线性插值函数展开为形状函数:\(\tilde
\Phi(x)=\sum\limits_1^3 N_k(x,y)\Phi_k\)
\(N_1(x,y)=\frac{1}{2\Delta}(p_1 x+q_1
y+r_1)\)
\(N_2(x,y)=\frac{1}{2\Delta}(p_2 x+q_2
y+r_2)\)
\(N_3(x,y)=\frac{1}{2\Delta}(p_3 x+q_3
y+r_3)\)
\(\left\{ {\begin{array}{*{20}{c}}
N_1(x_1,y_1)=1 \\ N_1(x_2,y_2)=0 \\ N_1(x_3,y_3)=0 \end{array}}\right.
\quad \left\{ {\begin{array}{*{20}{c}} N_2(x_1,y_1)=0 \\ N_2(x_2,y_2)=1
\\ N_2(x_3,y_3)=0 \end{array}}\right. \quad \left\{
{\begin{array}{*{20}{c}} N_3(x_1,y_1)=0 \\ N_3(x_2,y_2)=0 \\
N_3(x_3,y_3)=1 \end{array}}\right.\)
\(p_1=y_2-y_3 \quad p_2=y_3-y_1 \quad
p_3=y_1-y_2\)
\(q_1=x_3-x_2 \quad q_2=x_1-x_3 \quad
q_3=x_2-x_1\)
\(r_1=x_2 y_3-x_3 y_2 \quad r_2=x_3 y_1-x_1
y_3 \quad r_3=x_1 y_2-x_2 y_1\)
三角形的三点按照逆时针标记序号
p的下标为逆时针;q的下标为顺时针;r的下标为逆时针-顺时针
二维二阶插值
图3
二维二阶插值
在二维一阶插值的基础上,再取三个边的中点\((x_4,y_4,\Phi_4)\quad(x_5,y_5,\Phi_5)\quad(x_6,y_6,\Phi_6)\)

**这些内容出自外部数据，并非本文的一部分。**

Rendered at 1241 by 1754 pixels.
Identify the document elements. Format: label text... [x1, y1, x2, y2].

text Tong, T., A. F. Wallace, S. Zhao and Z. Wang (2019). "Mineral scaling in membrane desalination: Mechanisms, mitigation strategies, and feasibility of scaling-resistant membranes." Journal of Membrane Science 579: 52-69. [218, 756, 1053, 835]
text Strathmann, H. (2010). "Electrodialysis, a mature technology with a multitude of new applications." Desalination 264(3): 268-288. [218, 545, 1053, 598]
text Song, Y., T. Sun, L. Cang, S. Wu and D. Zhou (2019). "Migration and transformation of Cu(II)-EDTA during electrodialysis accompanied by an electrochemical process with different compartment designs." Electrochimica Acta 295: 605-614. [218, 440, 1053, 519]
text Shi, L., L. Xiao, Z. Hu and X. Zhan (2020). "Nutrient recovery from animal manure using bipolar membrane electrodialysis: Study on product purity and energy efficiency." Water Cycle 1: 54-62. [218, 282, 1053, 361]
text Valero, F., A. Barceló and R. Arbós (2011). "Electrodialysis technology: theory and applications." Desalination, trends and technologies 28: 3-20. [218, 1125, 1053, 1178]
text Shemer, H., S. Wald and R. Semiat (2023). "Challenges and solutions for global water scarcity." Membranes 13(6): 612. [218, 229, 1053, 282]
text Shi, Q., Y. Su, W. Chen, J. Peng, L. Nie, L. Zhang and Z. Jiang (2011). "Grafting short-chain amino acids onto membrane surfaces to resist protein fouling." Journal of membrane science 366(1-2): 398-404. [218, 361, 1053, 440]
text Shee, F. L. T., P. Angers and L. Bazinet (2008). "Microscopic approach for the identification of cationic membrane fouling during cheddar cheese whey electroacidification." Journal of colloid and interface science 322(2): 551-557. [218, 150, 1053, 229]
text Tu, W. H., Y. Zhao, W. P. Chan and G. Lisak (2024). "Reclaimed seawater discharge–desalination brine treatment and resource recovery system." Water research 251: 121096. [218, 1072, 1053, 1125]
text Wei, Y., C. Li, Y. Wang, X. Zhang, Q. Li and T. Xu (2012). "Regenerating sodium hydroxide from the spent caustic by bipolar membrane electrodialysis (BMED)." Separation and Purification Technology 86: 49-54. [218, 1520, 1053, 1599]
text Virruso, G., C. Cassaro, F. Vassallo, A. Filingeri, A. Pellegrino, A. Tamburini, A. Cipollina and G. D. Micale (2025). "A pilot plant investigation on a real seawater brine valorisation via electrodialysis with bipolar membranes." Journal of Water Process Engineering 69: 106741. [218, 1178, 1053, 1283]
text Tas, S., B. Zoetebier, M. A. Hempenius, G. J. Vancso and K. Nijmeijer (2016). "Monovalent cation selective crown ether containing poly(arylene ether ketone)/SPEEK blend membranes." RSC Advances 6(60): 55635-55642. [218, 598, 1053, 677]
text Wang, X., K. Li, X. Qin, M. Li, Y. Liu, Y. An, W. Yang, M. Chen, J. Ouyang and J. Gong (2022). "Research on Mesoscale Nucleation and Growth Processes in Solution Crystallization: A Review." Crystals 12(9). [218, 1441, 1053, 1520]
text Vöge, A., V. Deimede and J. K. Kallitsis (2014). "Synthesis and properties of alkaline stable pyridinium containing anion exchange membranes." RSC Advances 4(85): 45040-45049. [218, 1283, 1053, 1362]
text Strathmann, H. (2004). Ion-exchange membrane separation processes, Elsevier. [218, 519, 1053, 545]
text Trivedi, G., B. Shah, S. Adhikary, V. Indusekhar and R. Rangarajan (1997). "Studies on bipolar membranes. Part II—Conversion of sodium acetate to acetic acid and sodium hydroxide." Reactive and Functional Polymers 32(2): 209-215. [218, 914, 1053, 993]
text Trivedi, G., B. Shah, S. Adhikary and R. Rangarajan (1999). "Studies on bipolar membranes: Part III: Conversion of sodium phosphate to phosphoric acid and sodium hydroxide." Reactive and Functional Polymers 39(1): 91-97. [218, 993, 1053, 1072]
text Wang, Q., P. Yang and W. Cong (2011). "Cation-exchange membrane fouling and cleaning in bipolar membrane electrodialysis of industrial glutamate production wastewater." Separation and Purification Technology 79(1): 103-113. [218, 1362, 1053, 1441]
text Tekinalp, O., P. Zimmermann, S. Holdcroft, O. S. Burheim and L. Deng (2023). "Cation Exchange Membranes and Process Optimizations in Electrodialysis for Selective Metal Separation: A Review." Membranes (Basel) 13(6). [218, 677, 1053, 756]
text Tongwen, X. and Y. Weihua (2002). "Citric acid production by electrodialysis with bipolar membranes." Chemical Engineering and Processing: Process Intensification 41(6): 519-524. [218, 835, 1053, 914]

同样列出方程组并使用克莱姆法则求解之,求解过程及其结果略
形状函数:\(\tilde \Phi(x)=a_1+a_2 x+a_3 y+a_4
x^2+a_5 xy+a_6 y^2=\sum\limits_{j=1}^6 N_j(x,y)\Phi_j\)
性质:\(N_j(x_k,y_k)=\left\{
{\begin{array}{*{20}{c}} 1&j=k \\ 0&j \ne k \end{array}}\right.
\quad \sum\limits_{j = 1}^n N_j(x_k,y_k)=1\)
\(L_1(x,y)=\frac{1}{2\Delta}(p_1 x+q_1 y+r_1 )
\quad p_1=y_2-y_3 \quad q_1=x_3-x_2 \quad r_1=x_2 y_3-x_3
y_2\)
\(L_2(x,y)=\frac{1}{2\Delta}(p_2 x+q_2 y+r_2 )
\quad p_2=y_3-y_1 \quad q_2=x_1-x_3 \quad r_2=x_3 y_1-x_1
y_3\)
\(L_3(x,y)=\frac{1}{2\Delta}(p_3 x+q_3 y+r_3 )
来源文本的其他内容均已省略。